Recorded information:
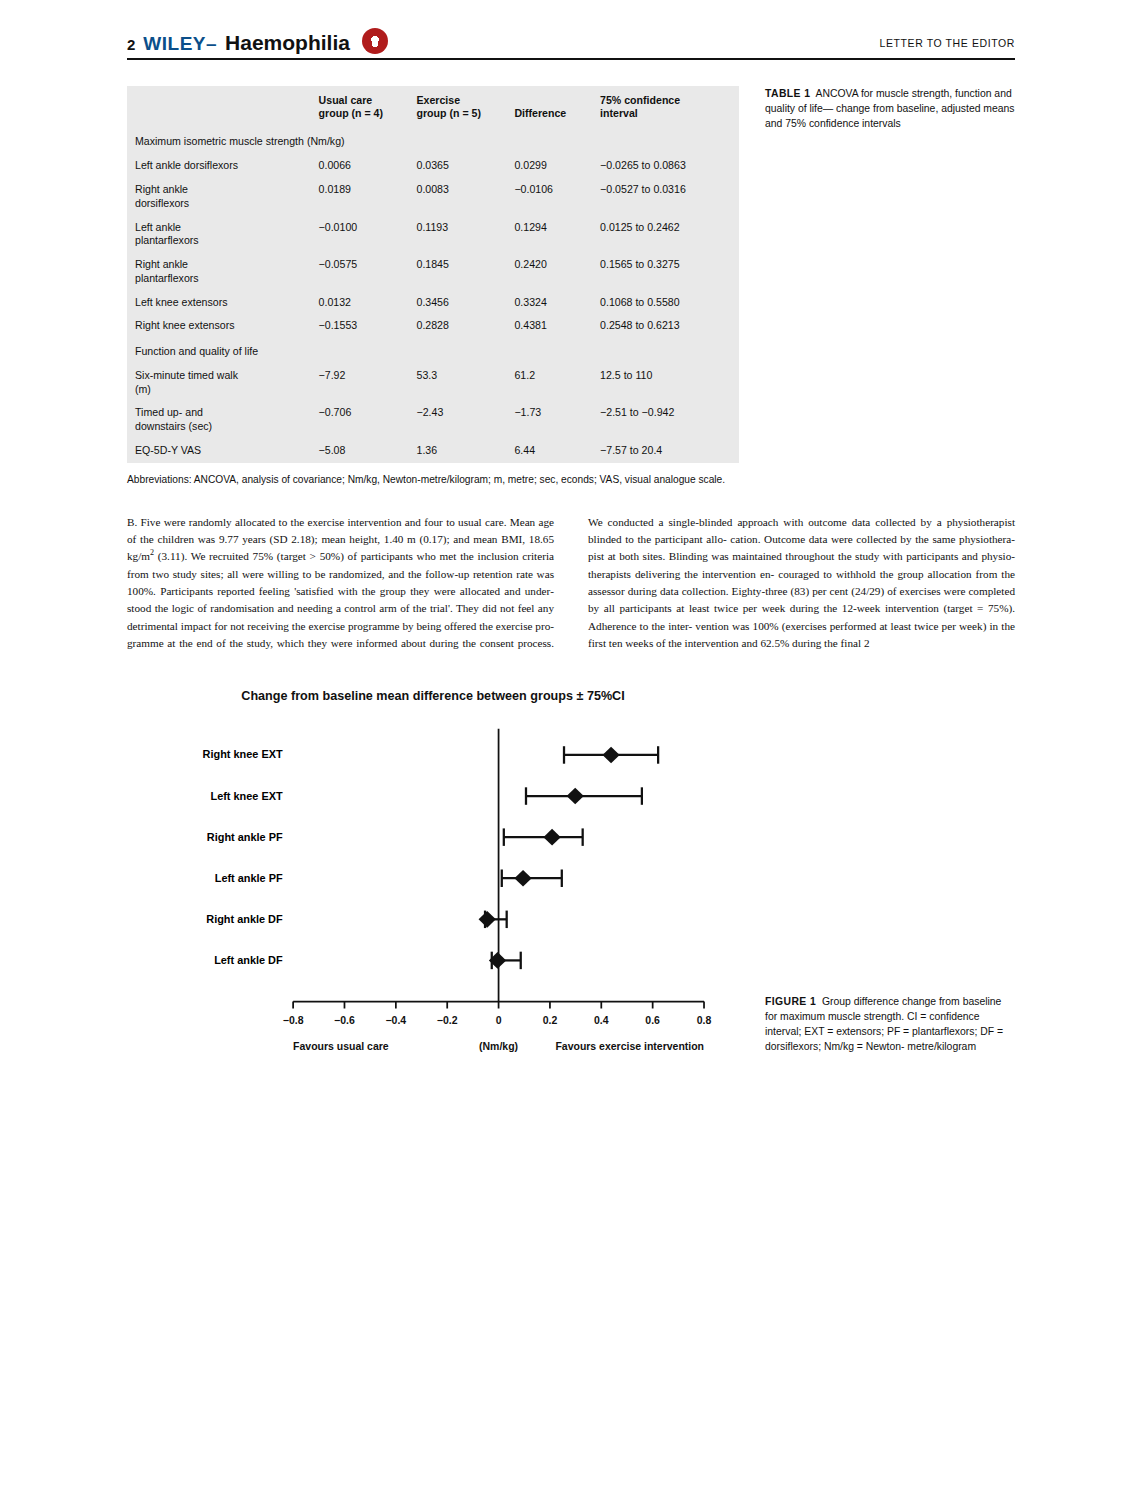2 WILEY– Haemophilia
Letter to the Editor
| | Usual care group (n = 4) | Exercise group (n = 5) | Difference | 75% confidence interval |
| --- | --- | --- | --- | --- |
| Maximum isometric muscle strength (Nm/kg) |
| Left ankle dorsiflexors | 0.0066 | 0.0365 | 0.0299 | −0.0265 to 0.0863 |
| Right ankle dorsiflexors | 0.0189 | 0.0083 | −0.0106 | −0.0527 to 0.0316 |
| Left ankle plantarflexors | −0.0100 | 0.1193 | 0.1294 | 0.0125 to 0.2462 |
| Right ankle plantarflexors | −0.0575 | 0.1845 | 0.2420 | 0.1565 to 0.3275 |
| Left knee extensors | 0.0132 | 0.3456 | 0.3324 | 0.1068 to 0.5580 |
| Right knee extensors | −0.1553 | 0.2828 | 0.4381 | 0.2548 to 0.6213 |
| Function and quality of life |
| Six-minute timed walk (m) | −7.92 | 53.3 | 61.2 | 12.5 to 110 |
| Timed up- and downstairs (sec) | −0.706 | −2.43 | −1.73 | −2.51 to −0.942 |
| EQ-5D-Y VAS | −5.08 | 1.36 | 6.44 | −7.57 to 20.4 |
TABLE 1 ANCOVA for muscle strength, function and quality of life— change from baseline, adjusted means and 75% confidence intervals
Abbreviations: ANCOVA, analysis of covariance; Nm/kg, Newton-metre/kilogram; m, metre; sec, econds; VAS, visual analogue scale.
B. Five were randomly allocated to the exercise intervention and four to usual care. Mean age of the children was 9.77 years (SD 2.18); mean height, 1.40 m (0.17); and mean BMI, 18.65 kg/m2 (3.11). We recruited 75% (target > 50%) of participants who met the inclusion criteria from two study sites; all were willing to be randomized, and the follow-up retention rate was 100%. Participants reported feeling 'satisfied with the group they were allocated and understood the logic of randomisation and needing a control arm of the trial'. They did not feel any detrimental impact for not receiving the exercise programme by being offered the exercise programme at the end of the study, which they were informed about during the consent process. We conducted a single-blinded approach with outcome data collected by a physiotherapist blinded to the participant allo- cation. Outcome data were collected by the same physiotherapist at both sites. Blinding was maintained throughout the study with participants and physiotherapists delivering the intervention en- couraged to withhold the group allocation from the assessor during data collection. Eighty-three (83) per cent (24/29) of exercises were completed by all participants at least twice per week during the 12-week intervention (target = 75%). Adherence to the inter- vention was 100% (exercises performed at least twice per week) in the first ten weeks of the intervention and 62.5% during the final 2
Change from baseline mean difference between groups ± 75%CI
Right knee EXT Left knee EXT Right ankle PF Left ankle PF Right ankle DF Left ankle DF −0.8 −0.6 −0.4 −0.2 0 0.2 0.4 0.6 0.8 Favours usual care (Nm/kg) Favours exercise intervention
FIGURE 1 Group difference change from baseline for maximum muscle strength. CI = confidence interval; EXT = extensors; PF = plantarflexors; DF = dorsiflexors; Nm/kg = Newton- metre/kilogram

Try it: In the records above, find every line with the word "ankle" and copy it.

Exercise solution:
| Left ankle dorsiflexors | 0.0066 | 0.0365 | 0.0299 | −0.0265 to 0.0863 |
| Right ankle dorsiflexors | 0.0189 | 0.0083 | −0.0106 | −0.0527 to 0.0316 |
| Left ankle plantarflexors | −0.0100 | 0.1193 | 0.1294 | 0.0125 to 0.2462 |
| Right ankle plantarflexors | −0.0575 | 0.1845 | 0.2420 | 0.1565 to 0.3275 |
Right knee EXT Left knee EXT Right ankle PF Left ankle PF Right ankle DF Left ankle DF −0.8 −0.6 −0.4 −0.2 0 0.2 0.4 0.6 0.8 Favours usual care (Nm/kg) Favours exercise intervention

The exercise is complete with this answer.